Of his descriptive news letters there were about twenty, and they
were regarded by the readers of the Union as distinctly notable.
Re-reading those old letters to-day it is not altogether easy to
understand why. They were set in fine nonpareil type, for one
thing, which present-day eyes simply refuse at any price, and the
reward, by present-day standards, is not especially tempting.

The letters began in the Union with the issue of April the 16th,
1866. The first--of date March 18th--tells of the writer's arrival
at Honolulu. The humor in it is not always of a high order; it
would hardly pass for humor today at all. That the same man who
wrote the Hawaiian letters in 1866 (he was then over thirty years
old) could, two years later, have written that marvelous book, the
Innocents Abroad, is a phenomenon in literary development.

★ ★ ★ ★ ★

List of tasks:
a) Please copy the stretch of the Hawaiian letters passage from "The letters began" through "in literary development." word for word.
b) Decide whether each statement agrees with the Hawaiian letters passage, answering yes or no and quoting the words of the passage that settle it: (i) The letters started appearing in the Union in the issue of April 16th, 1866. (ii) The letters were printed in large type. (iii) The first letter tells of the writer leaving Honolulu.

★ ★ ★ ★ ★

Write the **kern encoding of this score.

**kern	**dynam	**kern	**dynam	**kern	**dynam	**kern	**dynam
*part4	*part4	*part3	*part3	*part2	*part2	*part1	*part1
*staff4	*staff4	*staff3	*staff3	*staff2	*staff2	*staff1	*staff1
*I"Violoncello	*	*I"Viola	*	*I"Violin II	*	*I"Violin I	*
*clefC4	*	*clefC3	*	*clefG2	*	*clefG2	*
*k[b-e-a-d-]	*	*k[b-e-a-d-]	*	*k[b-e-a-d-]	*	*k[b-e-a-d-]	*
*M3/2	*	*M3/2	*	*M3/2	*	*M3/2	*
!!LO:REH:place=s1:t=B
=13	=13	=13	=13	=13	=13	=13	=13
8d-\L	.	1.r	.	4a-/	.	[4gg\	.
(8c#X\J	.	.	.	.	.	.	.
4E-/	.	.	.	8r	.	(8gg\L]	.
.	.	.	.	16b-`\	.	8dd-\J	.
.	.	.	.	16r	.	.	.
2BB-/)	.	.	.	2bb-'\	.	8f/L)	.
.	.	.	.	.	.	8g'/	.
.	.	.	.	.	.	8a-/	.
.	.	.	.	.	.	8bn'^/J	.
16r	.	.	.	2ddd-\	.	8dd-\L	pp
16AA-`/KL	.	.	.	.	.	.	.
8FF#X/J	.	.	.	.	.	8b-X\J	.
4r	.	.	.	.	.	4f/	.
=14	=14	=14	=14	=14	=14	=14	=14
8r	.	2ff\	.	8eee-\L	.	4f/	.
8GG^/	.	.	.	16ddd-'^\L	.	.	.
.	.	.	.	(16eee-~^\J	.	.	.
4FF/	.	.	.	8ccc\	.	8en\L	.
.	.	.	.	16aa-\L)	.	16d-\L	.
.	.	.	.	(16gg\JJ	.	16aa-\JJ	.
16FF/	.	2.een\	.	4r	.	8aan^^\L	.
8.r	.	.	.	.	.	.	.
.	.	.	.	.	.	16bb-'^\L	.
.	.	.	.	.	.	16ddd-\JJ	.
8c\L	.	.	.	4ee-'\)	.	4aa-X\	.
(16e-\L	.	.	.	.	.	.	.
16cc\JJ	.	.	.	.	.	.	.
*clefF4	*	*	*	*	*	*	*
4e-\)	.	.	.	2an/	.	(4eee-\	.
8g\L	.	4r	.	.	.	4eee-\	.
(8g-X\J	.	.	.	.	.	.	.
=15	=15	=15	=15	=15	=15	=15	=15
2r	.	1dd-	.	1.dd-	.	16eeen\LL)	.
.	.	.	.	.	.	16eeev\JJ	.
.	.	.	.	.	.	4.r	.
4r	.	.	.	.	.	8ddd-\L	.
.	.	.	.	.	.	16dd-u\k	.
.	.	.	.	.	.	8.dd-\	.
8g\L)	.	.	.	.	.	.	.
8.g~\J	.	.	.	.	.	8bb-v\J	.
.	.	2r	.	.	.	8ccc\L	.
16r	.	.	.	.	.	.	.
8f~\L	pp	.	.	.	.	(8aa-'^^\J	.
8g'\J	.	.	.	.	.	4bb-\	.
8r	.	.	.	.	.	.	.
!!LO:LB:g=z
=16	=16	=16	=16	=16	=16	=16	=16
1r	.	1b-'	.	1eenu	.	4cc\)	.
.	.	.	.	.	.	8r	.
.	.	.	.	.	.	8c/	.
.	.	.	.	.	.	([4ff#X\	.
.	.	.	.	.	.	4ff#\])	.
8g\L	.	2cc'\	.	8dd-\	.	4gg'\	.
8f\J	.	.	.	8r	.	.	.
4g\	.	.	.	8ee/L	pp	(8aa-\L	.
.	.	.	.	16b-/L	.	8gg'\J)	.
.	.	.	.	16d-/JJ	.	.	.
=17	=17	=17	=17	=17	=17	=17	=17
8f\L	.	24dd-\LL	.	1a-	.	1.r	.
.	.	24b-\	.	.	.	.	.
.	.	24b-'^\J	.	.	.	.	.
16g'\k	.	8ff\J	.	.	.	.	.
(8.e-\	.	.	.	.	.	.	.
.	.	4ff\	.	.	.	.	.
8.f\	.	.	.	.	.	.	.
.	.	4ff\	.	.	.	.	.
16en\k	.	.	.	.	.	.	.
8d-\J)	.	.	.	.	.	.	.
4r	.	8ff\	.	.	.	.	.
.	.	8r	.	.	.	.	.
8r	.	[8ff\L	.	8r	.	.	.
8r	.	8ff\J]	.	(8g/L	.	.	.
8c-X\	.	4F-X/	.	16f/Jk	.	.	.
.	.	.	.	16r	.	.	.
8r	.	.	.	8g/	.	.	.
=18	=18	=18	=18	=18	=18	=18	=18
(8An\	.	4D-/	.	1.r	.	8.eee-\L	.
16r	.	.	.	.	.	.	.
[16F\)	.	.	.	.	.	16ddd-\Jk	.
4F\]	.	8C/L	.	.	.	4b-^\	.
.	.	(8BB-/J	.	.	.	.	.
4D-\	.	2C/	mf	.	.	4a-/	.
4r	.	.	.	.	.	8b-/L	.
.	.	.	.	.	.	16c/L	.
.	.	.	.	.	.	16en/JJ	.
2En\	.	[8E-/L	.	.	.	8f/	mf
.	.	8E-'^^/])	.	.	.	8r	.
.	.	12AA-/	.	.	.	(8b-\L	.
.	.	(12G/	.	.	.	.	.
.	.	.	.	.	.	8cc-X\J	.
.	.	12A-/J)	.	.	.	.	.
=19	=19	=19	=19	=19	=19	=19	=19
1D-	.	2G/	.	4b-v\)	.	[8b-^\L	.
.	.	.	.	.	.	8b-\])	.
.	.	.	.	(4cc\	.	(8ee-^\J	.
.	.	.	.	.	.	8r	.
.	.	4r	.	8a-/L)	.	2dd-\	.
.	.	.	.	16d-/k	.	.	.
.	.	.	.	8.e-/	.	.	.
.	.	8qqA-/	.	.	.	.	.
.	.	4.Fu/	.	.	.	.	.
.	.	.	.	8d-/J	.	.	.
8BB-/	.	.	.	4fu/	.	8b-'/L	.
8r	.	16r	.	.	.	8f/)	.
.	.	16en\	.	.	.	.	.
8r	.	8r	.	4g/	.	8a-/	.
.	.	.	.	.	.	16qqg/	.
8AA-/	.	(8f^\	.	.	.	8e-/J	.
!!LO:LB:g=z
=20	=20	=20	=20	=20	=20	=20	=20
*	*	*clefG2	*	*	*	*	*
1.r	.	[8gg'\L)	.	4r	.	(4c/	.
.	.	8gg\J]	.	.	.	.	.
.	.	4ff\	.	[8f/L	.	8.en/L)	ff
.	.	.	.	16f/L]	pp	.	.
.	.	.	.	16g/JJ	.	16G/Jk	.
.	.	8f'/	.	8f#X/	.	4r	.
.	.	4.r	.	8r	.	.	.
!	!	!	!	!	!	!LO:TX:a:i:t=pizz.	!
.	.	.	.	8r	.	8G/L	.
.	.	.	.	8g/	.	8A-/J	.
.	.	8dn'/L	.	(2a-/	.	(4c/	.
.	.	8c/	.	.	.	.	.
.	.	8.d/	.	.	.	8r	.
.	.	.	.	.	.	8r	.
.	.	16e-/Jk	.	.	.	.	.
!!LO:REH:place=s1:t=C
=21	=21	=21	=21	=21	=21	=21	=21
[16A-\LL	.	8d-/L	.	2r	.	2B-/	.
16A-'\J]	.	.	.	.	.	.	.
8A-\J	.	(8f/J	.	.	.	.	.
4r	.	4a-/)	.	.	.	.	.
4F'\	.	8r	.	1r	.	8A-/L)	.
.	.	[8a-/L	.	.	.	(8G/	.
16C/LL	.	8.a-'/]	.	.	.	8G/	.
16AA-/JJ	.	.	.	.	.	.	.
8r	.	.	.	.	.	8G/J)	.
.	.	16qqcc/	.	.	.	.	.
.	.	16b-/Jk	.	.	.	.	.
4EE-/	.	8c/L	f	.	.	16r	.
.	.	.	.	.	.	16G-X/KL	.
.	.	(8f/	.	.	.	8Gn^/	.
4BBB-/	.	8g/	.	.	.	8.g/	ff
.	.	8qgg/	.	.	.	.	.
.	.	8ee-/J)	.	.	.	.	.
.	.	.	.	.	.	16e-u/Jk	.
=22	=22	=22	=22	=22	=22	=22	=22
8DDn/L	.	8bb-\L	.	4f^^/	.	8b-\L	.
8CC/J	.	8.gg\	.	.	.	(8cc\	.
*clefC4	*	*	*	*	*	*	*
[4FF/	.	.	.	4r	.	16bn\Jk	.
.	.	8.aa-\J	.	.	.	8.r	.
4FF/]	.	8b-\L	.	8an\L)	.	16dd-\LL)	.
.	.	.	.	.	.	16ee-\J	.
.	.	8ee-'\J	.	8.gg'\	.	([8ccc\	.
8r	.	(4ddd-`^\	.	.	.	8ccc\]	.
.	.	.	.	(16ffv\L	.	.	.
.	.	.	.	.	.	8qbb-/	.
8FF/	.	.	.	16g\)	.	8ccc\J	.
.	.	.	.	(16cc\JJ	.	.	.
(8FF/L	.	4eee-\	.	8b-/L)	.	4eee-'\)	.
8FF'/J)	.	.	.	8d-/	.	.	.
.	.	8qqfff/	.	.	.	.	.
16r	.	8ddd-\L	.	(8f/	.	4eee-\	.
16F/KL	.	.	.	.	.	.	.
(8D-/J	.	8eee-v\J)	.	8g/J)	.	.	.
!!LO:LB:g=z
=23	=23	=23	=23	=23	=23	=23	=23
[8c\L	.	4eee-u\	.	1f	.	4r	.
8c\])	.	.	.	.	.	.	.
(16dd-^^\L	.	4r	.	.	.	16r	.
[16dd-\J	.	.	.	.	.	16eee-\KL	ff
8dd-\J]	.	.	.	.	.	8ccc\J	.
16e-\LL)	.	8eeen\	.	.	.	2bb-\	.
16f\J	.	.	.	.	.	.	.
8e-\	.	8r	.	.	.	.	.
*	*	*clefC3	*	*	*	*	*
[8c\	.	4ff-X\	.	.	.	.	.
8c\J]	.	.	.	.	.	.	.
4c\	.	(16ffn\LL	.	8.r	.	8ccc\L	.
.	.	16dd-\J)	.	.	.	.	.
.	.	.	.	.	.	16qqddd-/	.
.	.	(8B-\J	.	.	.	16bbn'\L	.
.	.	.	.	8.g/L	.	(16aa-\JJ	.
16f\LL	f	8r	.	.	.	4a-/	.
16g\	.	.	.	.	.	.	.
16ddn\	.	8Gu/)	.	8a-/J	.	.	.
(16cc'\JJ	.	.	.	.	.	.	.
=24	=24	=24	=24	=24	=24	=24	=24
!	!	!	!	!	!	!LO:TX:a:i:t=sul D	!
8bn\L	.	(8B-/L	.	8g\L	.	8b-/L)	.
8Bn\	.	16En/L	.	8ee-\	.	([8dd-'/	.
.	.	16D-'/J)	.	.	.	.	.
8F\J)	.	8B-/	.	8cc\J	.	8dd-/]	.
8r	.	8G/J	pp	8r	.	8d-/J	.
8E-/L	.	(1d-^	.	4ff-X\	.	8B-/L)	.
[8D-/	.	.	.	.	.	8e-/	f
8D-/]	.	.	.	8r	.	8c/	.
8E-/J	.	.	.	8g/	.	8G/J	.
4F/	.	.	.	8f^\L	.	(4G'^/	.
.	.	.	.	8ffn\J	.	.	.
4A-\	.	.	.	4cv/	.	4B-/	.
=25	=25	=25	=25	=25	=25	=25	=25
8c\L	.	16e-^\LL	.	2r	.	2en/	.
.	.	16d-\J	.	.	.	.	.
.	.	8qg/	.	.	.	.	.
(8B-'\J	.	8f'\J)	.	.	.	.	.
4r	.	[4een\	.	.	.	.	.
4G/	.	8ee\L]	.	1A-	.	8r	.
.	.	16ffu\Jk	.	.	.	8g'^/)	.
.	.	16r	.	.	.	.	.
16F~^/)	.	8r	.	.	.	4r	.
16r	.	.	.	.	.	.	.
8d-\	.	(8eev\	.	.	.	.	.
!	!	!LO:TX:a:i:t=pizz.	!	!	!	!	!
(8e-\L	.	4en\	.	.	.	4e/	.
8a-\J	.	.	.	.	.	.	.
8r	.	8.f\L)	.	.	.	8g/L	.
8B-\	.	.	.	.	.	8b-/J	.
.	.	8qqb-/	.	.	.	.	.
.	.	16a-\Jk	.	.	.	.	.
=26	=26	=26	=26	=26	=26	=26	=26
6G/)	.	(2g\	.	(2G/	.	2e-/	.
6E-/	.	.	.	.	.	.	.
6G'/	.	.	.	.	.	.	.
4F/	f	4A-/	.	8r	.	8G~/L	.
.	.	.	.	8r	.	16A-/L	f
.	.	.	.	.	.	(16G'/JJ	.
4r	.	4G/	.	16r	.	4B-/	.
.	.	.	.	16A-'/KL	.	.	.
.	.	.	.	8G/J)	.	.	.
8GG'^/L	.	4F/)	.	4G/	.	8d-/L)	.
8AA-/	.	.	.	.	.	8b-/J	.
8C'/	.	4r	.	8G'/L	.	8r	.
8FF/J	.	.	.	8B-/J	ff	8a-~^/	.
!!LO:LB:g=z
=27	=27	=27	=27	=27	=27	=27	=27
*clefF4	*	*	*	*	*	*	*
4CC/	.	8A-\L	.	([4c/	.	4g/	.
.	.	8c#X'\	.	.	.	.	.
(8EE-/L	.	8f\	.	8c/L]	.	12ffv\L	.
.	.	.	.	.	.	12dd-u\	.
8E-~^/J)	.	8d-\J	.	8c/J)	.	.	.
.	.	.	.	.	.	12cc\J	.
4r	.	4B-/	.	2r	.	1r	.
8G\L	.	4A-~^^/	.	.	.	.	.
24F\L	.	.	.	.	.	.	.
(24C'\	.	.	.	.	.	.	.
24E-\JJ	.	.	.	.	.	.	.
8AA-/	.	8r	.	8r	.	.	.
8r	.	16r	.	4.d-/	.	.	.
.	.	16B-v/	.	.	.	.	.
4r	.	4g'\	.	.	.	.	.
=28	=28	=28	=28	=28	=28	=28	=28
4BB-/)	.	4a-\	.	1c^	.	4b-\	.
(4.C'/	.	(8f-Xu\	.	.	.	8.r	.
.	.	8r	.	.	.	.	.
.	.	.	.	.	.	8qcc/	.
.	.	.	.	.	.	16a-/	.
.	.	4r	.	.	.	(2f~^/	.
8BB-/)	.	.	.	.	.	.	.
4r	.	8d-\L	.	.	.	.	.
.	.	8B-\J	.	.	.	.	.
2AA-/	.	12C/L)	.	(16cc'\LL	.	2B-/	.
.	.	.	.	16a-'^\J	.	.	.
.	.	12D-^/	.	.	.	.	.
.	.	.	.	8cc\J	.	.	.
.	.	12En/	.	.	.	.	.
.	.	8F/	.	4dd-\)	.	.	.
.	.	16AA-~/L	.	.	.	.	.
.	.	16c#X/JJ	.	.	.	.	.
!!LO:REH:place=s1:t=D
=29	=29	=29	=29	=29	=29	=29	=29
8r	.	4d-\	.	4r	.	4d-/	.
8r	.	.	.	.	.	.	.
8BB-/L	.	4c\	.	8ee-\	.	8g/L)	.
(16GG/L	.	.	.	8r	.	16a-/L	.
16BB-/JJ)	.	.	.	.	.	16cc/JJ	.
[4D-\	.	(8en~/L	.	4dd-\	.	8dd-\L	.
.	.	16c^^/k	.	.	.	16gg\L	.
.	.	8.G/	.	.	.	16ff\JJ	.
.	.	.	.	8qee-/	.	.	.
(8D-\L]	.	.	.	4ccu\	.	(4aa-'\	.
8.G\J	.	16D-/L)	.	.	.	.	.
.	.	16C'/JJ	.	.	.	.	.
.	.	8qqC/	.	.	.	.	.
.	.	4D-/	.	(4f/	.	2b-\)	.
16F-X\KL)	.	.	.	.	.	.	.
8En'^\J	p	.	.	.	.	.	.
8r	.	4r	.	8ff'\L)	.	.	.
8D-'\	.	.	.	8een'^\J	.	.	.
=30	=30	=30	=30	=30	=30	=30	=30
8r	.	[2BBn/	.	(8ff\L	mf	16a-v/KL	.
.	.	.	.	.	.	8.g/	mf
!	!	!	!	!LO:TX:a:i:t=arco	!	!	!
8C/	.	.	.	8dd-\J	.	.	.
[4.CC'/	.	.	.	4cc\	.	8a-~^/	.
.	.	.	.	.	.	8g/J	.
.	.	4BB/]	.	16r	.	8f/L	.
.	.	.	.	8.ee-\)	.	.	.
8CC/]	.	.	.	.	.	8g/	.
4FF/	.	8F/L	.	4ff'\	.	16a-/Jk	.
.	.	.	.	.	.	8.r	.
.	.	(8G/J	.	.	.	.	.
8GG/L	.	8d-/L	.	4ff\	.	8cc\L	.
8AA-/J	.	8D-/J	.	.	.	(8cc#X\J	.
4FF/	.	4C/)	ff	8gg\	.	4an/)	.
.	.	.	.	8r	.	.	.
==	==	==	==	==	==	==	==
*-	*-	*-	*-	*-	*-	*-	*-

★ ★ ★ ★ ★

Results for the exercise:
a)
The letters began in the Union with the issue of April the 16th,
1866. The first--of date March 18th--tells of the writer's arrival
at Honolulu. The humor in it is not always of a high order; it
would hardly pass for humor today at all. That the same man who
wrote the Hawaiian letters in 1866 (he was then over thirty years
old) could, two years later, have written that marvelous book, the
Innocents Abroad, is a phenomenon in literary development.

b)
(i) Yes: "The letters began in the Union with the issue of April the 16th, 1866."
(ii) No: "They were set in fine nonpareil type"
(iii) No: "tells of the writer's arrival at Honolulu"